Marc Tenbieg,, Head of the German Association for Small- and Medium-sized Enterprise

Persistence paid off for Swedish bank SEB.

Mr. Boheman, the SEB Germany chief, said the bank’s operations started picked up markedly after the financial crisis of 2007-2008. SEB emerged relatively unscathed and expanded lending in Germany. The bank has added 180 new clients in the last four years, he said.

BNP Paribas and HSBC both announced plans last year for a major expansion in the German market, with each hiring 500 new staff. BNP plans to grow its revenue by nearly 50 percent by 2016 to €1.5 billion, from €1.1 billion in 2012, and said it wants to break into the top five German banks. Mr.
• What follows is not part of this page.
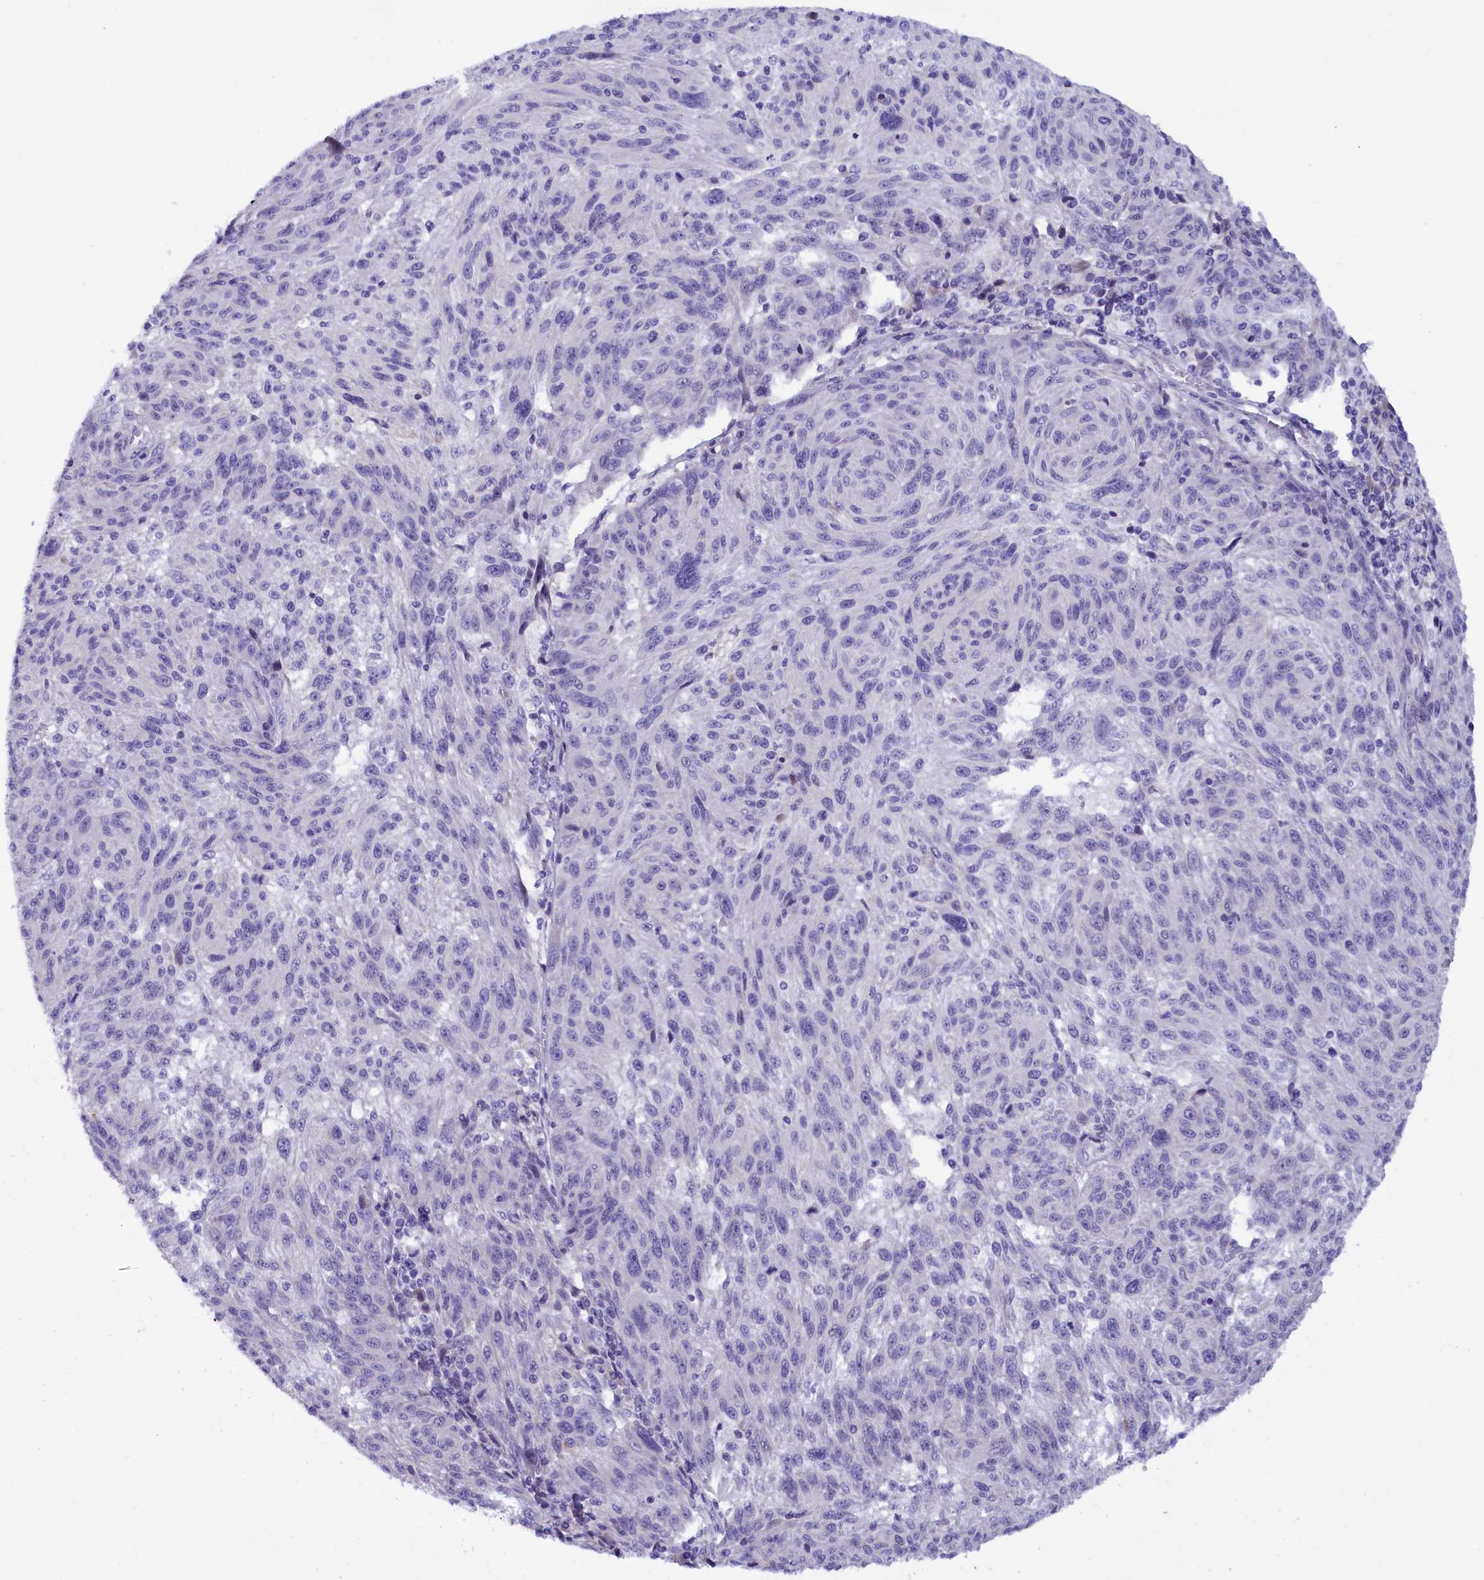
{"staining": {"intensity": "negative", "quantity": "none", "location": "none"}, "tissue": "melanoma", "cell_type": "Tumor cells", "image_type": "cancer", "snomed": [{"axis": "morphology", "description": "Malignant melanoma, NOS"}, {"axis": "topography", "description": "Skin"}], "caption": "This is an immunohistochemistry (IHC) micrograph of melanoma. There is no staining in tumor cells.", "gene": "RTTN", "patient": {"sex": "male", "age": 53}}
Schmitz of HSBC Trinkaus has said his bank aims to become the largest international lender to the German Mittelstand.

 

HSBC Trinkaus-dpa
British bank HSBC has spearheaded its German expansion through its HSBC Trinkaus & Burkhardt unit in Düsseldorf. Source: DPA

 

Other banks are pushing in too.

Spain’s Banco Santander acquired the retail banking operations of Sweden’s SEB in Germany in 2010, and has expressed interest in expanding into the corporate market as well. SEB, having jettisoned its retail banking operations, is focusing on its “strengths” on the corporate side, Mr. Boheman said.

The newcomers are prowling the German market for good bankers, said Henning Sander, who leads banking operations at the recruitment firm Hager Unternehmensberatung. Mr. Sander said he has seen a boom over the last 2 to 3 years from foreign banks that recognize they need local talent to survive. “A big fight has started for the best people,” he said.
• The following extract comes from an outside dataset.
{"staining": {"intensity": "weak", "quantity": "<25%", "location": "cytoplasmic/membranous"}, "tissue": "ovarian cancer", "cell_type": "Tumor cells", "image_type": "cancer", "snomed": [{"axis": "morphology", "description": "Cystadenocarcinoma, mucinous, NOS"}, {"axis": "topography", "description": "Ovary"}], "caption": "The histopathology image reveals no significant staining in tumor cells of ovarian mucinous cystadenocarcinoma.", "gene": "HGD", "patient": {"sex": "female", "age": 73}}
The banks are also looking to expand through acquisition.

BNP in August announced a deal to acquire a nearly 90-percent stake in DAB Bank, an online retail bank that will nearly double BNP’s customer base in Germany to 1.4 million. Both BNP and Santander have been the subject of speculation that they might acquire at least a portion of Commerzbank, which remains 17-per-cent owned by the German government.

Mr. Villeroy de Galhau would not comment on any rumors, nor would he rule out acquisitions.

He insisted the bank’s priority in Germany is “organic growth.” Its first job over the past year has been to consolidate the 12 different businesses it already has in Germany into one firm. Britain’s HSBC has a head-start, having a more established presence through HSBC Trinkaus.

Investors and locals are convinced the new foreign bankers are in Germany for the long term.

“You don’t need to have a bank from Germany anymore,” Mr. Tenbieg of the Mittelstand association said. “That means the competition will get tougher. This is something German banks also need to start heeding.”